Perhaps this withholding of motherly affection and lack of normal mother-son interactions could account for the way in which Hart related to women. He seemed to always be straddling a violent line. It wasn’t explored too deeply, but the hint of it was enough to ground Hart as a character, take him down a peg or two lest we all become too enamoured with him. Likewise, the whole dog thing; the author was again reinforcing the flawed part of Hart’s character, giving us a reason to be repelled by him. And yet, in a way that only the best authors can achieve, these flaws only make you care for Hart more deeply by the end: the betrayed brother, the son cast out; the one to take the fall and bear the burden of his father’s choice because he was the only one pure enough, good enough, to do so.

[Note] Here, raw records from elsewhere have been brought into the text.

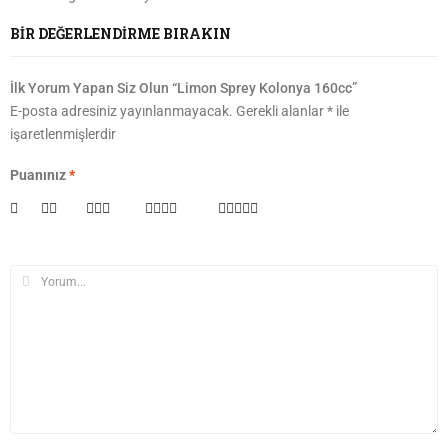
BIR DEĞERLENDIRME BIRAKIN
İlk Yorum Yapan Siz Olun “Limon Sprey Kolonya 160cc”
E-posta adresiniz yayınlanmayacak.
Gerekli alanlar
*
ile
işaretlenmişlerdir
Puanınız
*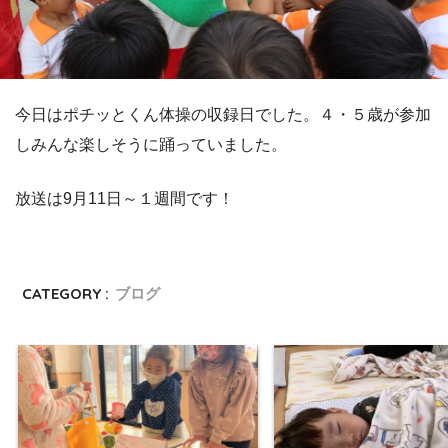
今日はポチッとくん体操の収録日でした。４・５歳が参加
しみんな楽しそうに踊っていました。
放送は9月11日～１週間です！
CATEGORY :
ブログ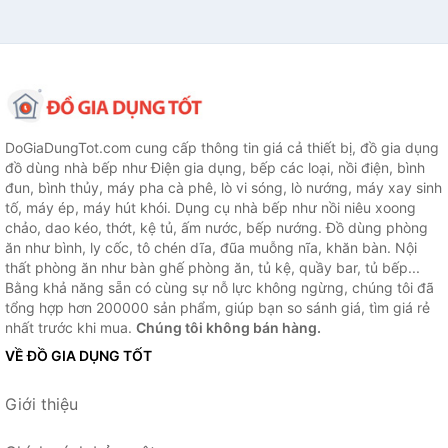
DoGiaDungTot.com cung cấp thông tin giá cả thiết bị, đồ gia dụng
đồ dùng nhà bếp như Điện gia dụng, bếp các loại, nồi điện, bình
đun, bình thủy, máy pha cà phê, lò vi sóng, lò nướng, máy xay sinh
tố, máy ép, máy hút khói. Dụng cụ nhà bếp như nồi niêu xoong
chảo, dao kéo, thớt, kệ tủ, ấm nước, bếp nướng. Đồ dùng phòng
ăn như bình, ly cốc, tô chén dĩa, đũa muỗng nĩa, khăn bàn. Nội
thất phòng ăn như bàn ghế phòng ăn, tủ kệ, quầy bar, tủ bếp...
Bằng khả năng sẵn có cùng sự nỗ lực không ngừng, chúng tôi đã
tổng hợp hơn 200000 sản phẩm, giúp bạn so sánh giá, tìm giá rẻ
nhất trước khi mua.
Chúng tôi không bán hàng.
VỀ ĐỒ GIA DỤNG TỐT
Giới thiệu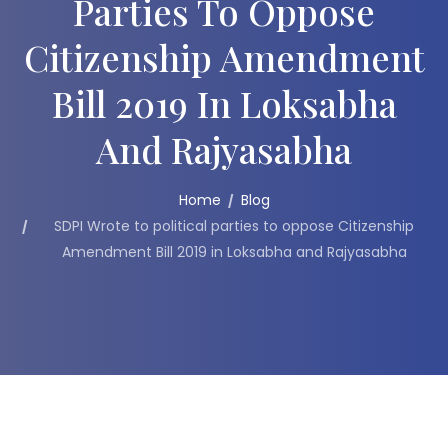
Parties To Oppose
Citizenship Amendment
Bill 2019 In Loksabha
And Rajyasabha
Home
Blog
SDPI Wrote to political parties to oppose Citizenship
Amendment Bill 2019 in Loksabha and Rajyasabha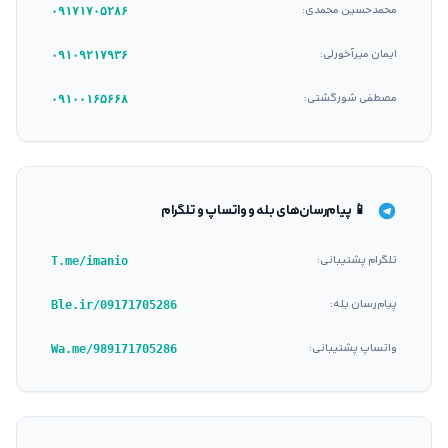
محمدحسین محمدی
:
۰۹۱۷۱۷۰۵۲۸۶
ایمان میرآخورلی
:
۰۹۱۰۹۲۱۷۹۳۶
مصطفی شورگشتی
:
۰۹۱۰۰۱۶۵۶۶۸
📱 پیام‌رسان‌های بله و واتساپ و تلگرام
تلگرام پشتیبانی
:
T.me/imanio
پیام‌رسان بله
:
Ble.ir/09171705286
واتساپ پشتیبانی
:
Wa.me/989171705286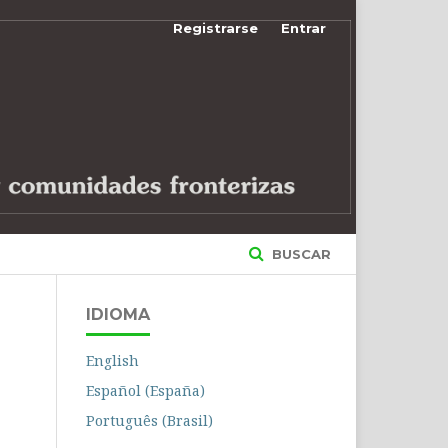
Registrarse
Entrar
BUSCAR
IDIOMA
English
Español (España)
Português (Brasil)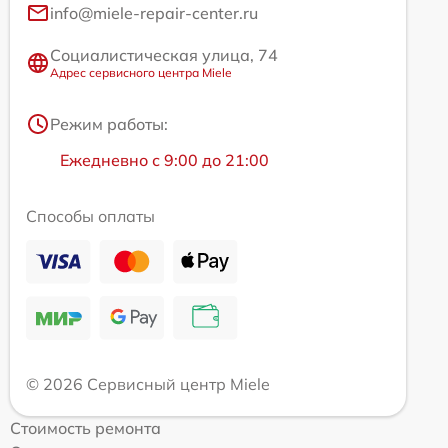
info@miele-repair-center.ru
Социалистическая улица, 74
Адрес сервисного центра Miele
Режим работы:
Ежедневно с 9:00 до 21:00
Способы оплаты
© 2026 Сервисный центр Miele
Стоимость ремонта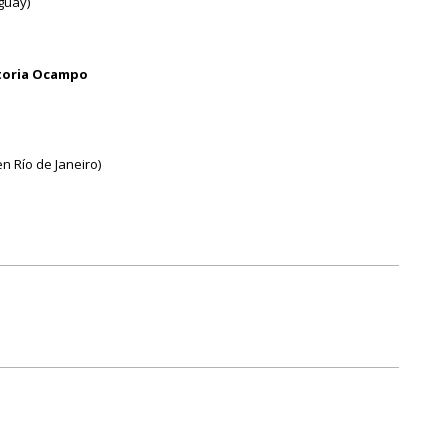
guay)
ctoria Ocampo
n Río de Janeiro)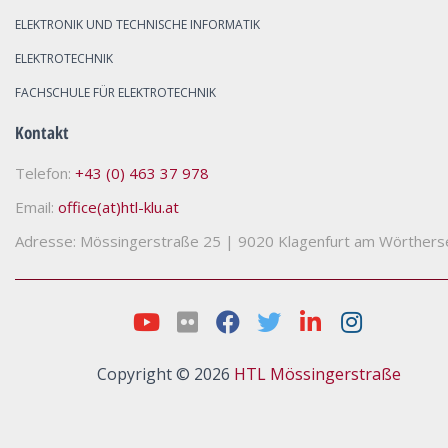
ELEKTRONIK UND TECHNISCHE INFORMATIK
ELEKTROTECHNIK
FACHSCHULE FÜR ELEKTROTECHNIK
Kontakt
Telefon:
+43 (0) 463 37 978
Email:
office(at)htl-klu.at
Adresse: Mössingerstraße 25
|
9020 Klagenfurt am Wörthers
Copyright © 2026
HTL Mössingerstraße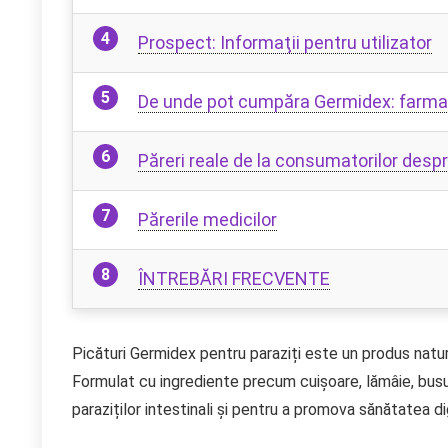
Prospect: Informaţii pentru utilizator
De unde pot cumpăra Germidex: farmaci
Păreri reale de la consumatorilor des
Părerile medicilor
ÎNTREBĂRI FRECVENTE
Picături Germidex pentru paraziți este un produs natur
Formulat cu ingrediente precum cuișoare, lămâie, busu
paraziților intestinali și pentru a promova sănătatea di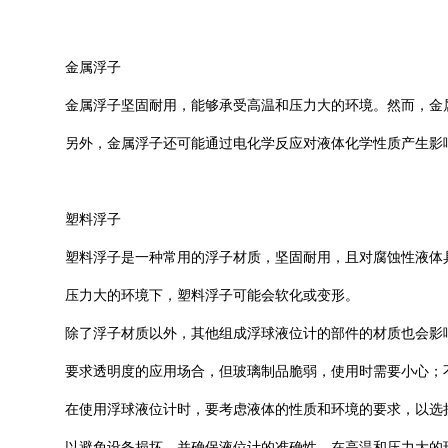
金属浮子
金属浮子坚固耐用，能够承受高温和压力大的环境。然而，金
另外，金属浮子还可能通过电化学反应对液体化学性质产生影
塑料浮子
塑料浮子是一种常用的浮子材质，坚固耐用，且对腐蚀性液体
压力大的环境下，塑料浮子可能会软化或变形。
除了浮子材质以外，其他组成浮球液位计的部件的材质也会影
要求透明度的应用场合，但玻璃制品脆弱，使用时需要小心；
在使用浮球液位计时，要考虑液体的性质和环境的要求，以选
以避免设备损坏，并确保液位计的准确性。在高温和压力大的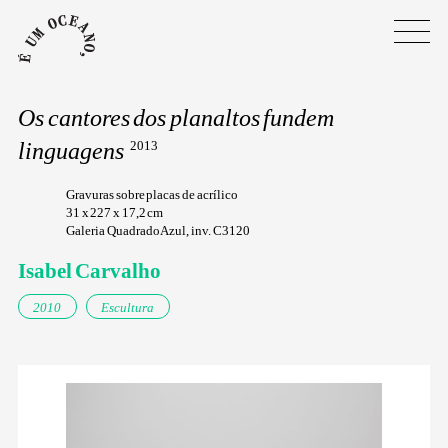
Os cantores dos planaltos fundem
linguagens
2013
Gravuras sobre placas de acrílico
31 x 227 x 17,2 cm
Galeria Quadrado Azul, inv. C3120
Isabel Carvalho
2010
Escultura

‘Father Shaughnessy agreed that honesty was my biggest strength and my weakness. Too much honesty is incompatible with this world. It is water poured onto droughted soil. It can only spill off. The earth is too rigid in its poverty to absorb what wealth is given.’

For me, reading this novel was akin to watching waves breaking on the shore, the momentum building as you wade deeper, knowing that you will be in for a drenching but the shock of that final wave, once it at last hits, still managing to leave you shredded to pieces, despite all the warning signs guiding you to the finish.

☕☕☕☕☕


Thanks is extended to Bloomsbury for providing me with a copy of The Wild Laughter for review.


About the Author:

Caoilinn Hughes is the author of Orchid & the Wasp (Oneworld 2018), which won the Collyer Bristow Prize, was shortlisted for the Hearst Big Book Awards and the Butler Literary Award, and longlisted for the Authors’Club Best First Novel Award and the International DUBLIN Literary Award 2020. For her short fiction, she won The Moth International Short Story Prize 2018 and an O. Henry Prize in 2019. Her poetry collection, Gathering Evidence (Carcanet 2014), won the Shine/ Strong Award. Her work has appeared in Granta, POETRY, Tin House, Best British Poetry, BBC Radio 3 and elsewhere. She has a PhD from Victoria University of Wellington, New Zealand, and she was recently Visiting Writer at Maastricht University in the Netherlands.


The Wild Laughter
Published by Oneworld Publications
Released 23rd July 2020

17 thoughts on “Book Review: The Wild Laughter by Caoilinn Hughes

  1. Pingback: The Wild Laughter, by Caoilinn Hughes | ANZ LitLovers LitBlog

      • I have to say, the language parts, both the profanity and the Irish, didn’t faze me too much. Although I’m the type of reader who won’t look words up if they are in another language to find out what they are. I just keep reading and use the context to ‘guess’ what the word means. I didn’t find it as predictable as you did either, but that just may be that I’ve read less like that than you. But I am a big fan of Irish fiction and read a lot of it, and I think it would have to take a lot for me to not *love* an Irish fiction.